[EXERCISE DATA]
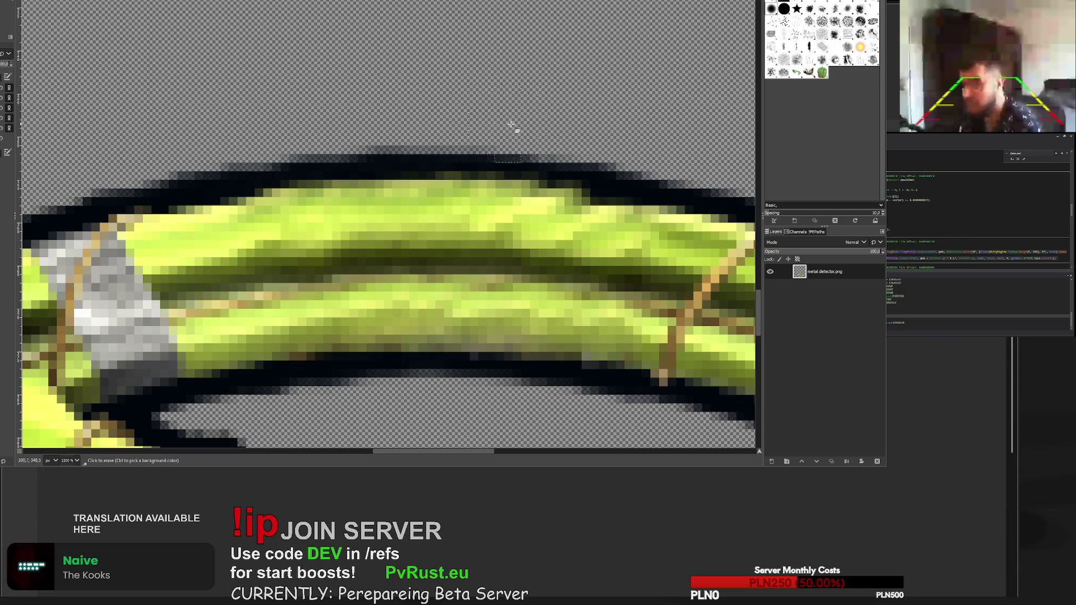
{"action": "scroll", "coordinate": [635, 145], "scroll_direction": "down", "scroll_amount": 2, "text": "ctrl"}
{"action": "scroll", "coordinate": [635, 144], "scroll_direction": "down", "scroll_amount": 3, "text": "ctrl"}
{"action": "scroll", "coordinate": [669, 146], "scroll_direction": "up", "scroll_amount": 5, "text": "ctrl"}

[PROBLEM DESCRIPTION] Copy out the listing above in full and keep the pictures out.

[TASK RESPONSE]
{"action": "scroll", "coordinate": [635, 145], "scroll_direction": "down", "scroll_amount": 2, "text": "ctrl"}
{"action": "scroll", "coordinate": [635, 144], "scroll_direction": "down", "scroll_amount": 3, "text": "ctrl"}
{"action": "scroll", "coordinate": [669, 146], "scroll_direction": "up", "scroll_amount": 5, "text": "ctrl"}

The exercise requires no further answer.